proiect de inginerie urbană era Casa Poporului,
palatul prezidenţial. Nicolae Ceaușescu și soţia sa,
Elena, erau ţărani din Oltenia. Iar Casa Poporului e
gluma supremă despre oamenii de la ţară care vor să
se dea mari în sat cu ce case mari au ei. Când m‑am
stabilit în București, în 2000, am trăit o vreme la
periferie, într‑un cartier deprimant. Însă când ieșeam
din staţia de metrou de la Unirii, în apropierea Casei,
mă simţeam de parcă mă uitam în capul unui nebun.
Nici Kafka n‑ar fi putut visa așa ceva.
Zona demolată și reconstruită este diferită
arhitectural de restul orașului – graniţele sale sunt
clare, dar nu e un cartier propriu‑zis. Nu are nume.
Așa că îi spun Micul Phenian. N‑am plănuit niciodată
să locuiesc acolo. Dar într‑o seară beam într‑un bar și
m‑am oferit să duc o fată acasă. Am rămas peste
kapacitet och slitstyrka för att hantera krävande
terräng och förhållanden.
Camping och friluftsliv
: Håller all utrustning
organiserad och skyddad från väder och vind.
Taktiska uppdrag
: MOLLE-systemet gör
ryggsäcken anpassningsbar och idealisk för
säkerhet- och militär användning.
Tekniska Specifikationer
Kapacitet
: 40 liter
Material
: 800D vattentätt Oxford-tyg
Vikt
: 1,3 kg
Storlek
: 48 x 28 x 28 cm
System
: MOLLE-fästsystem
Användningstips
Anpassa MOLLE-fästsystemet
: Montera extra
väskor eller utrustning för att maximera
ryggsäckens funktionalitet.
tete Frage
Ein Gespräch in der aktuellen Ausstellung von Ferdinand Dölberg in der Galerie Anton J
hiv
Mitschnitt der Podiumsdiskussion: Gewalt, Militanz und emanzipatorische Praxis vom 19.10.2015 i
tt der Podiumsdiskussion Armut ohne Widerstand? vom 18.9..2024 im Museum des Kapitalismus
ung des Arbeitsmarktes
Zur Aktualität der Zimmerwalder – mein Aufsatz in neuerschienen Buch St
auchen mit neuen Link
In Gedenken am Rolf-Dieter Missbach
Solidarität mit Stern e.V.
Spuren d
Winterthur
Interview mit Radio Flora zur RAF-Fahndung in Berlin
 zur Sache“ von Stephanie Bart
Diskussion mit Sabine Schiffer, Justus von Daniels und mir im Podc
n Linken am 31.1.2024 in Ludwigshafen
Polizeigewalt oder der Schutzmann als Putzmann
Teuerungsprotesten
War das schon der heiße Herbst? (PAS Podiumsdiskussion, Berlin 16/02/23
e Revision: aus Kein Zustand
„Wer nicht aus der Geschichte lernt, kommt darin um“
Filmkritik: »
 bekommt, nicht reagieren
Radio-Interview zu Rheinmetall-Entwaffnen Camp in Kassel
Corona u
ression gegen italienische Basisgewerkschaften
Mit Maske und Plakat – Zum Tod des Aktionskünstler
==*==
Word for word, repeat each entry from the listing above.

proiect de inginerie urbană era Casa Poporului,
palatul prezidenţial. Nicolae Ceaușescu și soţia sa,
Elena, erau ţărani din Oltenia. Iar Casa Poporului e
gluma supremă despre oamenii de la ţară care vor să
se dea mari în sat cu ce case mari au ei. Când m‑am
stabilit în București, în 2000, am trăit o vreme la
periferie, într‑un cartier deprimant. Însă când ieșeam
din staţia de metrou de la Unirii, în apropierea Casei,
mă simţeam de parcă mă uitam în capul unui nebun.
Nici Kafka n‑ar fi putut visa așa ceva.
Zona demolată și reconstruită este diferită
arhitectural de restul orașului – graniţele sale sunt
clare, dar nu e un cartier propriu‑zis. Nu are nume.
Așa că îi spun Micul Phenian. N‑am plănuit niciodată
să locuiesc acolo. Dar într‑o seară beam într‑un bar și
m‑am oferit să duc o fată acasă. Am rămas peste
kapacitet och slitstyrka för att hantera krävande
terräng och förhållanden.
Camping och friluftsliv
: Håller all utrustning
organiserad och skyddad från väder och vind.
Taktiska uppdrag
: MOLLE-systemet gör
ryggsäcken anpassningsbar och idealisk för
säkerhet- och militär användning.
Tekniska Specifikationer
Kapacitet
: 40 liter
Material
: 800D vattentätt Oxford-tyg
Vikt
: 1,3 kg
Storlek
: 48 x 28 x 28 cm
System
: MOLLE-fästsystem
Användningstips
Anpassa MOLLE-fästsystemet
: Montera extra
väskor eller utrustning för att maximera
ryggsäckens funktionalitet.
tete Frage
Ein Gespräch in der aktuellen Ausstellung von Ferdinand Dölberg in der Galerie Anton J
hiv
Mitschnitt der Podiumsdiskussion: Gewalt, Militanz und emanzipatorische Praxis vom 19.10.2015 i
tt der Podiumsdiskussion Armut ohne Widerstand? vom 18.9..2024 im Museum des Kapitalismus
ung des Arbeitsmarktes
Zur Aktualität der Zimmerwalder – mein Aufsatz in neuerschienen Buch St
auchen mit neuen Link
In Gedenken am Rolf-Dieter Missbach
Solidarität mit Stern e.V.
Spuren d
Winterthur
Interview mit Radio Flora zur RAF-Fahndung in Berlin
 zur Sache“ von Stephanie Bart
Diskussion mit Sabine Schiffer, Justus von Daniels und mir im Podc
n Linken am 31.1.2024 in Ludwigshafen
Polizeigewalt oder der Schutzmann als Putzmann
Teuerungsprotesten
War das schon der heiße Herbst? (PAS Podiumsdiskussion, Berlin 16/02/23
e Revision: aus Kein Zustand
„Wer nicht aus der Geschichte lernt, kommt darin um“
Filmkritik: »
 bekommt, nicht reagieren
Radio-Interview zu Rheinmetall-Entwaffnen Camp in Kassel
Corona u
ression gegen italienische Basisgewerkschaften
Mit Maske und Plakat – Zum Tod des Aktionskünstler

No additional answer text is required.